Leon turns around in his arms at that. “What?”
“That’s fine,” Matt says. “Good, actually. Because you’re not going to be.”
He can just barely make out Leon’s surprised face in the dark.
“I was going to say something tomorrow,” Matt said. “Since the season was over. My agent is still wrapping things up for me, but it’s mostly a done deal.”
He hears Leon breathe out in a gust. “So when are you leaving Berlin?”
“I haven’t booked the plane yet, but I think I’ll head back to St. Louis sometime next week.”
“So soon?”
“Yeah, it’s my nephew’s birthday,” Matt says, smiling. “I’ve missed the last few, so I want to make sure I’m there for this one.”
“Ah,” Leon says. He’s still tense under Matt’s arms.
“I’d have invited you, but it’s a pretty small thing. I think I’ll stay for a few weeks to help out mom for a while, but I should be back before May,” Matt says.
“What?” Leon asks. He’s not whispering anymore.
“Is that...too long? Do you actually want to come to St. Louis with me?”
“No, wait, you’re coming back?”
At that, Matt pulls away to snap on the lamp next to his bed. He looks back at Leon now that he can see his features. “Of course I’m coming back.”
“For how long?”
“For how –– Leon, I think we may be talking about different things.”
Leon sits up against the headboard. “Are we? Because I’m trying to figure out how long I have with you before you ship off to California or wherever.”
Matt nudges him down until he’s laying back down against the pillows again. “Yeah, no. I’m not going to California.”
“You picked Chicago then?”
“I’m not going to Chicago either,” Matt says. “I’m retiring.”
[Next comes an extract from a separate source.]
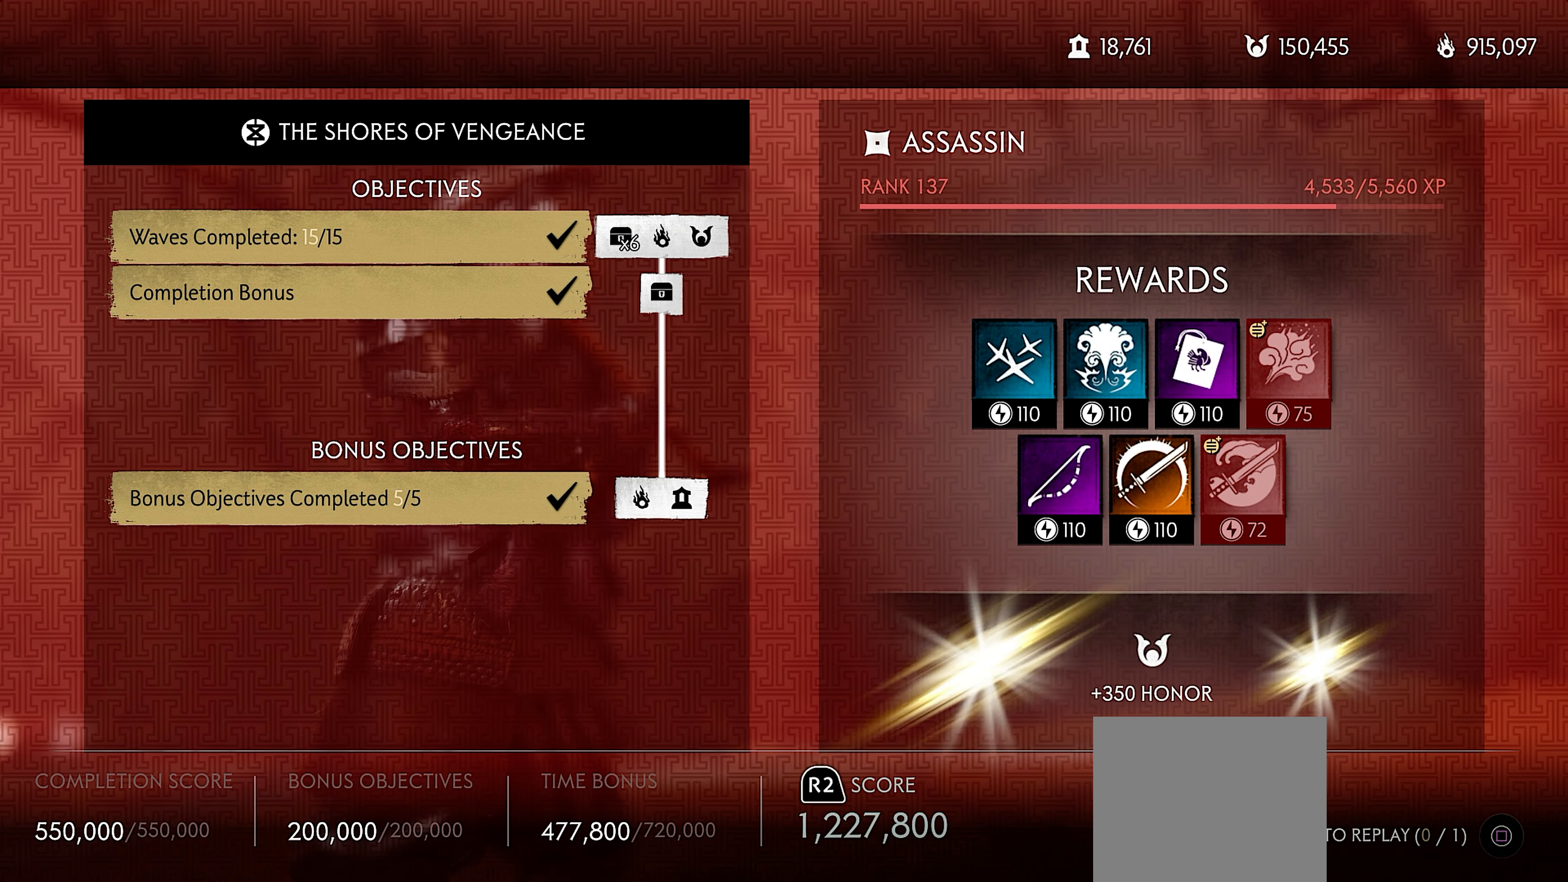
{"buttons": ["R2"], "left_stick": "center", "right_stick": "center", "events": []}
Matt can see the light bulb flash on in his head. “Oh,” Leon says.
“Yeah. And I have to be back in May because I’m meeting with a realtor to find somewhere more permanent here.”
For all that his career has made him so aware of the muscles in his own body, it’s another thing entirely to feel Leon shift from tense to relaxed while he’s holding him in his arms. Matt rubs a thumb across his side.
“You’re staying in Germany?” Leon asks eventually.
“That was the plan,” Matt says. “What do you think?”
“Are you sure that’s what you want?” Leon asks. “Are you going to be happy here?”
He doesn’t want Leon to think he’s rushed through this decision. But he does already have the answer. “I’m happy with you. And that’s not everything –– I know that, you don’t have to tell me. But I think the rest of it we can figure out together.”
Leon smiles. “Okay then.”
Matt reaches back over to turn the lamp off. “Good,” he says. He pushes at Leon's side until he's back in little-spoon position and tightens his arms around him. "Sleep. We can talk about it all in the morning."